With an average draw of 3,500-4,000 spectators and 30 drivers a year, the Derby is certainly one of the Fair’s biggest events. Not much has changed over the years, which just goes to show that there’s no substitute for when the wheels start to spin and the dirt starts to fly.
Granted, with the growing popularity of derbies in the area there have been a few tweaks to keep the Fair’s Derby competitive. This year, for instance, there are five other derbies happening in the area on the same night.
“We’ve never made any major changes to the Derby,” Fair Board Association member Kim Viets said. “But there have been a few things changed in order to keep up with the derby culture throughout the years and to continue to draw local drivers and the local crowd. Things such as changes in the rules and the amount of prize money given away.”

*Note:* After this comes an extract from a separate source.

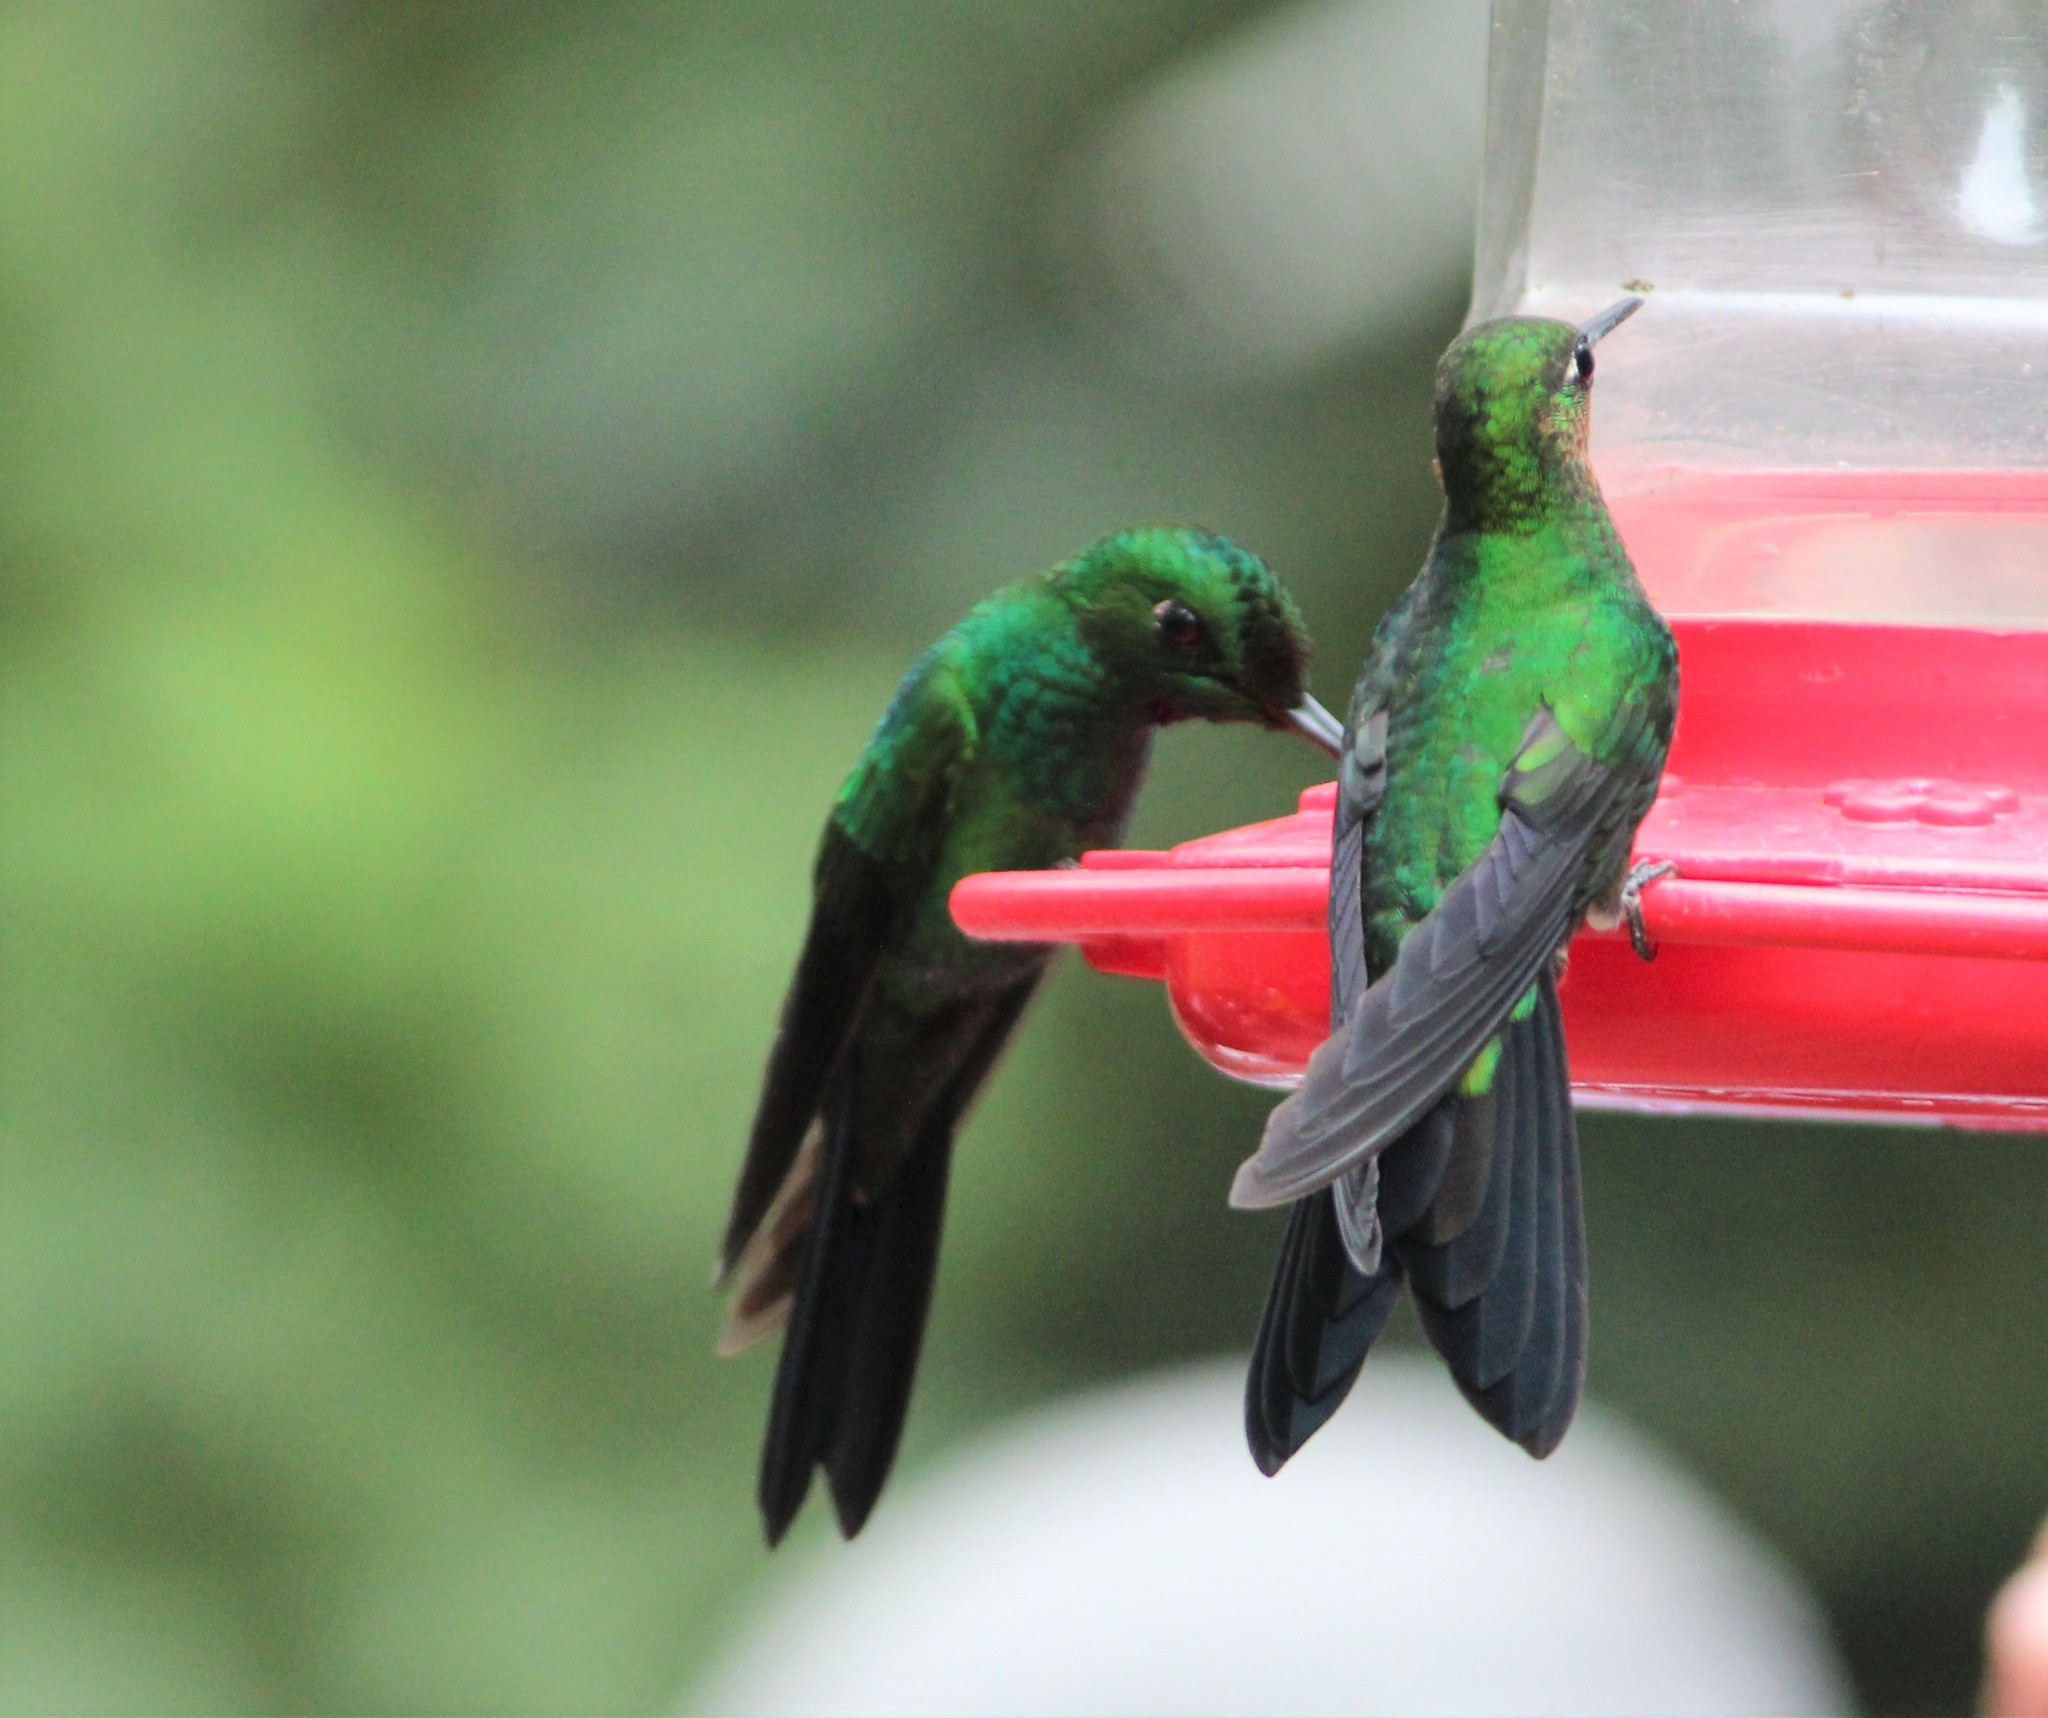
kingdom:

The increased popularity has also meant a change in slated time. When the Fair ran from Monday to Thursday, the Derby would kick things off the first night. After switching to a Wednesday to Saturday run, the Derby’s engines would roar on Friday night. Eventually, the event would find its home in the Fair’s final night.
The Derby hasn’t always been a staple event of the Fair, however. Before the mid-1980s, a different sort of vehicle competition dominated the scene: the tractor sled pull.
Put on by a handful of locals in the Young Farmers Group (YFG), the tractor sled pull began as a way for the organization to make money. Known as the “Draggin’ Wagon,” the original sled was designed and built in a member’s shop. They hoped their machine would lead to a safer way of conducting area tractor pulls.
Their idea caught on, and soon their sled was being used for tractor pulls everywhere from Nevada, Mo., to Eldorado, Kan.
Similar to the different classes available in the Derby, the tractor sled pull featured different classes a puller could enter. These classes (called “brackets”) were divided based on weight.
“As the tractors got heavier and faster, the weight was adjusted on the sled to make it harder to pull,” said John Michael, one of the original members of the YFG. “The puller that pulled the sled the farthest in his weight bracket won first place.”
By the time the mid-80s rolled around, tractors had become so powerful and fast that the decision was made to retire the sled due to safety.
“A world of experience was gained from constructing the sled to transporting it from pull to pull,” Michael said. “A lot of memories and new friendships were made from this endeavor.”
Aside from a tractor sled pull that was run for a few years in the early 2000s, this year will be the second time that the event makes its reappearance at the Fair. It will be run by Bernie Zook, out of Columbus.